● **Task brief**
A line below contains "root of tail: (382, 323)", and a later one contains "right knee: (947, 455)". Repeat both, with every line between them, exactly.

Start of Block

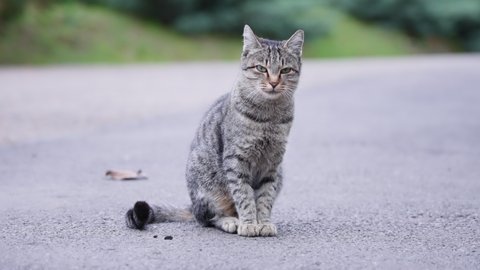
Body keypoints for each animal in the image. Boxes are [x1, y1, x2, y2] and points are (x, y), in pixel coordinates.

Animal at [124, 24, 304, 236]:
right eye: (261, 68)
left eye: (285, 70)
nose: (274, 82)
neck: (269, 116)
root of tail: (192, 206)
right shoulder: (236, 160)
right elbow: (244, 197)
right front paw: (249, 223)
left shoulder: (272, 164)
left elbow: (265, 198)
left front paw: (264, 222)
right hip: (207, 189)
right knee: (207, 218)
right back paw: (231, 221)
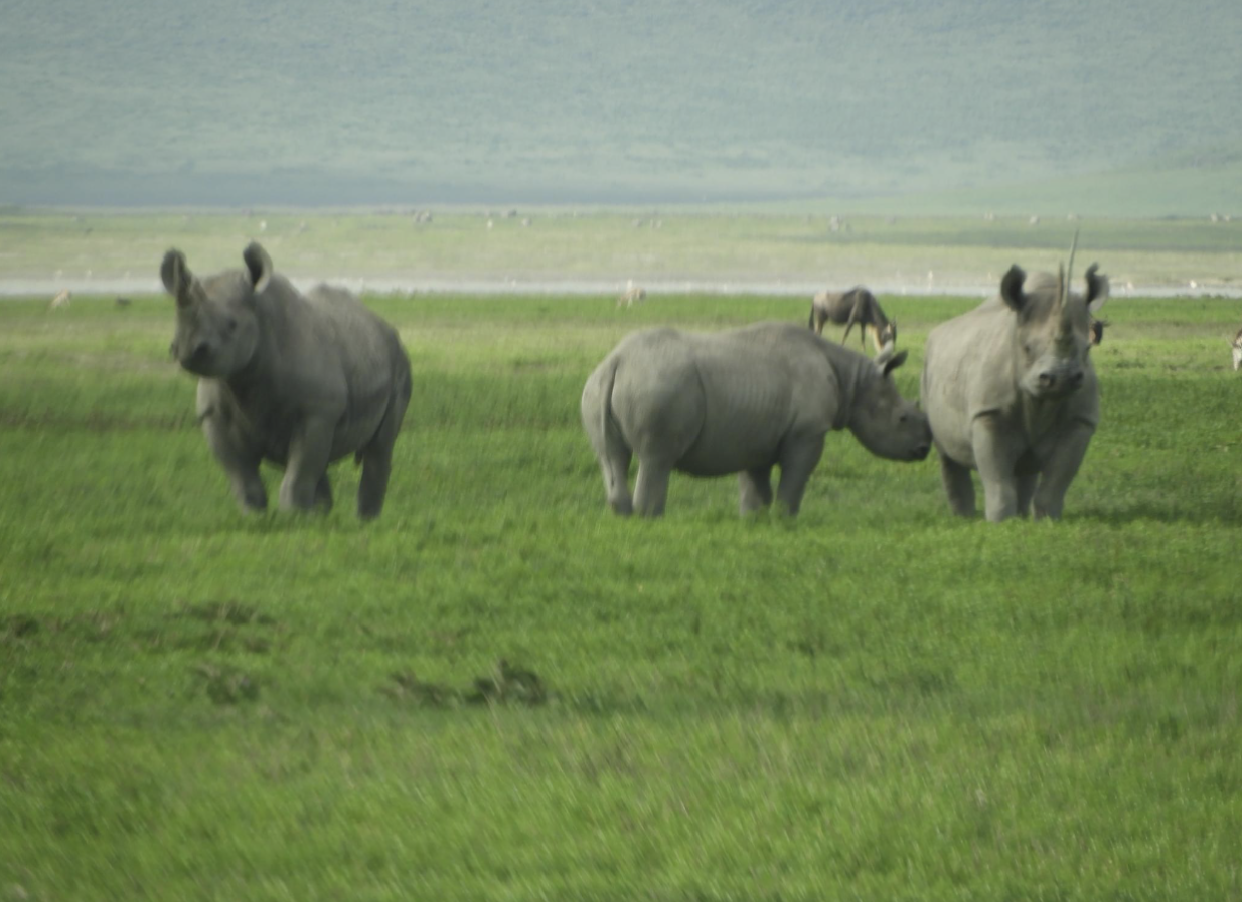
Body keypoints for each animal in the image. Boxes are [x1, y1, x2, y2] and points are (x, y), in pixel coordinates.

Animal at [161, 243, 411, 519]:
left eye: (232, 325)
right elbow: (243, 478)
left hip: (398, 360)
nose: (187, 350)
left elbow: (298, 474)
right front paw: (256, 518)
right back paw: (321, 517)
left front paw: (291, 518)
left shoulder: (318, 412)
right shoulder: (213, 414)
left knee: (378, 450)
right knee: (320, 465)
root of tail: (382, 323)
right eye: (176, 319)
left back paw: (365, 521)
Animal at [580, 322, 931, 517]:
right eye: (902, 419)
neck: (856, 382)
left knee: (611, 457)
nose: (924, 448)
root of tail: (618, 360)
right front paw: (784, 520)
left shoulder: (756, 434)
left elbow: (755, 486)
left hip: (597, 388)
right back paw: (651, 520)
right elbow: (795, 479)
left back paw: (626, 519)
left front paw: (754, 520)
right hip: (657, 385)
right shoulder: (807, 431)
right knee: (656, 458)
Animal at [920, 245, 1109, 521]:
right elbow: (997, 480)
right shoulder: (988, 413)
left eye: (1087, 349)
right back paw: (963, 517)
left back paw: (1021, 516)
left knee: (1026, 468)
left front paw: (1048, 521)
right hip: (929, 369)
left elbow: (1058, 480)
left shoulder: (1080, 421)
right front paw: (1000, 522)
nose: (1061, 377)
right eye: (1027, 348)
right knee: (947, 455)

End of Block
Start of Block

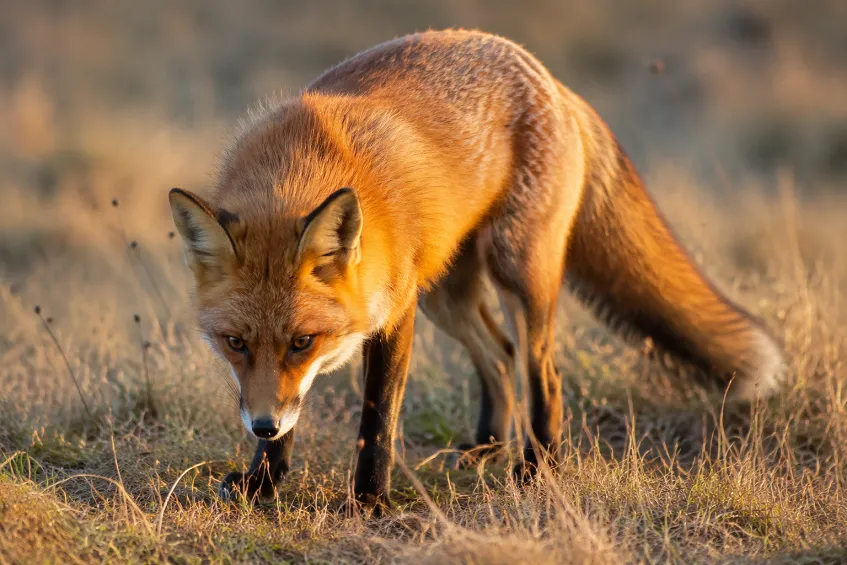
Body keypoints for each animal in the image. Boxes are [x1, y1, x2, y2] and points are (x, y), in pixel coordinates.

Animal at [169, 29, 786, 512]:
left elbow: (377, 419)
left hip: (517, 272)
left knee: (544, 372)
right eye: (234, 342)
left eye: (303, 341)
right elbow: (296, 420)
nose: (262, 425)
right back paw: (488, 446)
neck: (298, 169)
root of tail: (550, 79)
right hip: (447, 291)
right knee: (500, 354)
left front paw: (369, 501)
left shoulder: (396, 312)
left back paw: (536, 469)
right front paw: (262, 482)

End of Block
Start of Block

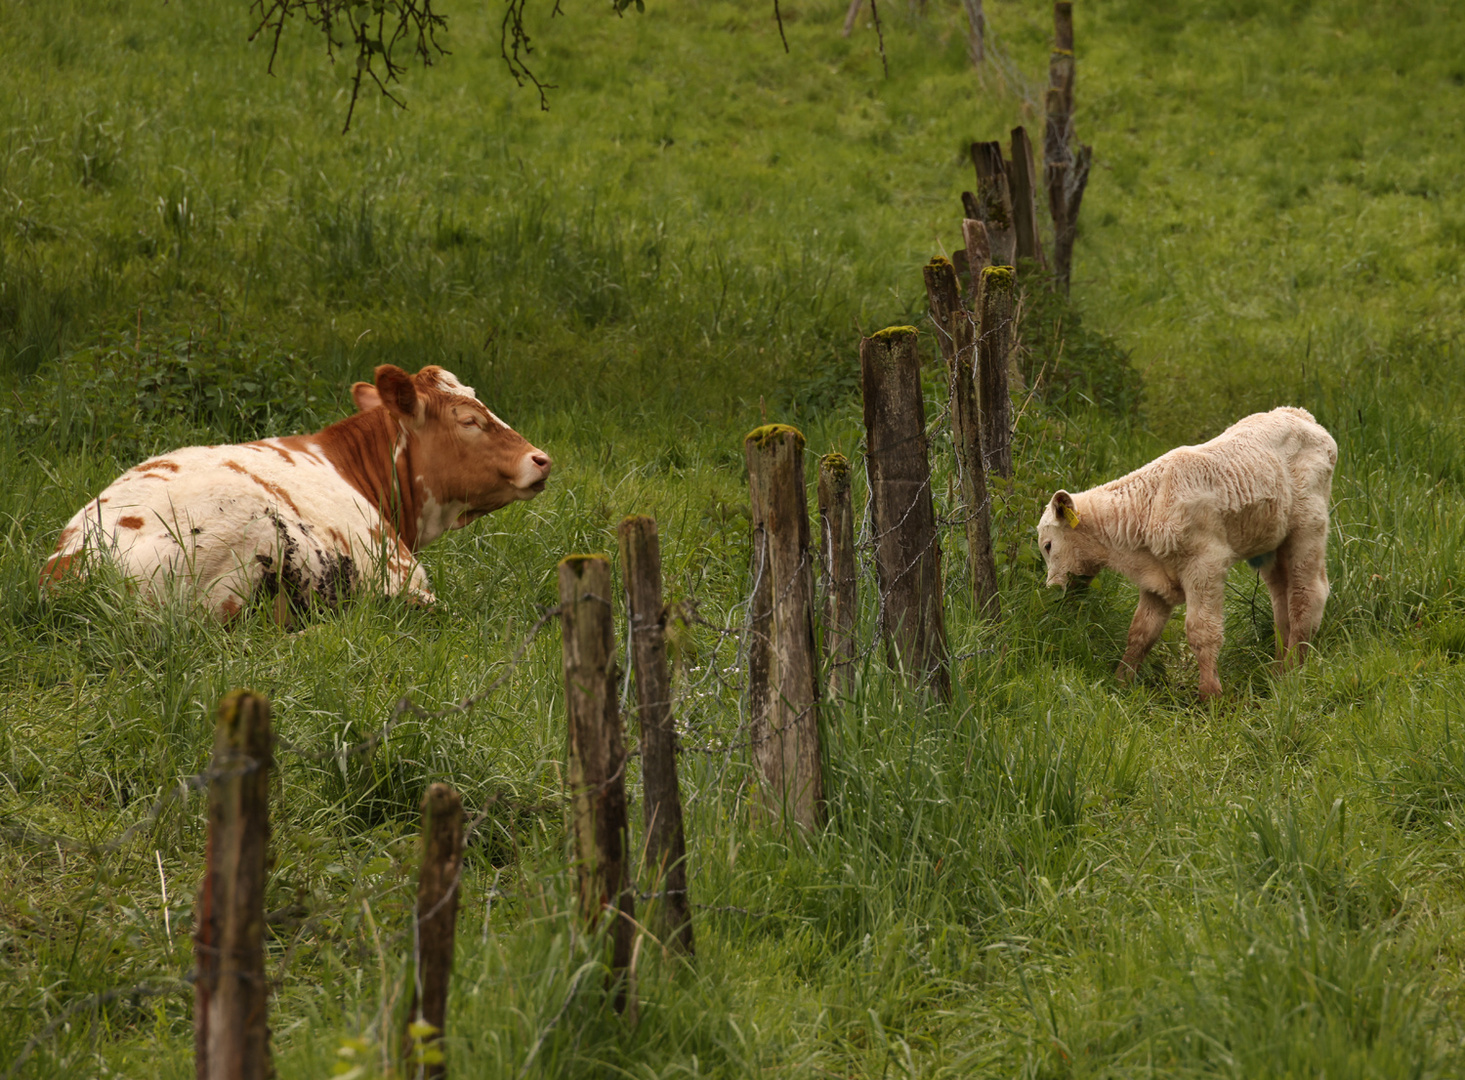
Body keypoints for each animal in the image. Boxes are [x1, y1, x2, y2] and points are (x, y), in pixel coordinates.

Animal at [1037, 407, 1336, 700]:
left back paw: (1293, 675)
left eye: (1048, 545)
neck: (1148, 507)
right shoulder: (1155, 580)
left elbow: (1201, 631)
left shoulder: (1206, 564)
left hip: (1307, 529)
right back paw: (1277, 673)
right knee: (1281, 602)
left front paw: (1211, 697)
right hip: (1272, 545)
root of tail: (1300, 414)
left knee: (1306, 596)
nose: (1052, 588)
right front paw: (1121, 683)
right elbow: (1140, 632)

End of Block

● **Task response**
root of tail: (382, 323)
right eye: (176, 319)
left back paw: (365, 521)
Animal at [580, 322, 931, 517]:
right eye: (902, 419)
neck: (856, 382)
left knee: (611, 457)
nose: (924, 448)
root of tail: (618, 360)
right front paw: (784, 520)
left shoulder: (756, 434)
left elbow: (755, 486)
left hip: (597, 388)
right back paw: (651, 520)
right elbow: (795, 479)
left back paw: (626, 519)
left front paw: (754, 520)
right hip: (657, 385)
right shoulder: (807, 431)
right knee: (656, 458)
Animal at [920, 245, 1109, 521]:
right elbow: (997, 480)
right shoulder: (988, 413)
left eye: (1087, 349)
right back paw: (963, 517)
left back paw: (1021, 516)
left knee: (1026, 468)
left front paw: (1048, 521)
right hip: (929, 369)
left elbow: (1058, 480)
left shoulder: (1080, 421)
right front paw: (1000, 522)
nose: (1061, 377)
right eye: (1027, 348)
right knee: (947, 455)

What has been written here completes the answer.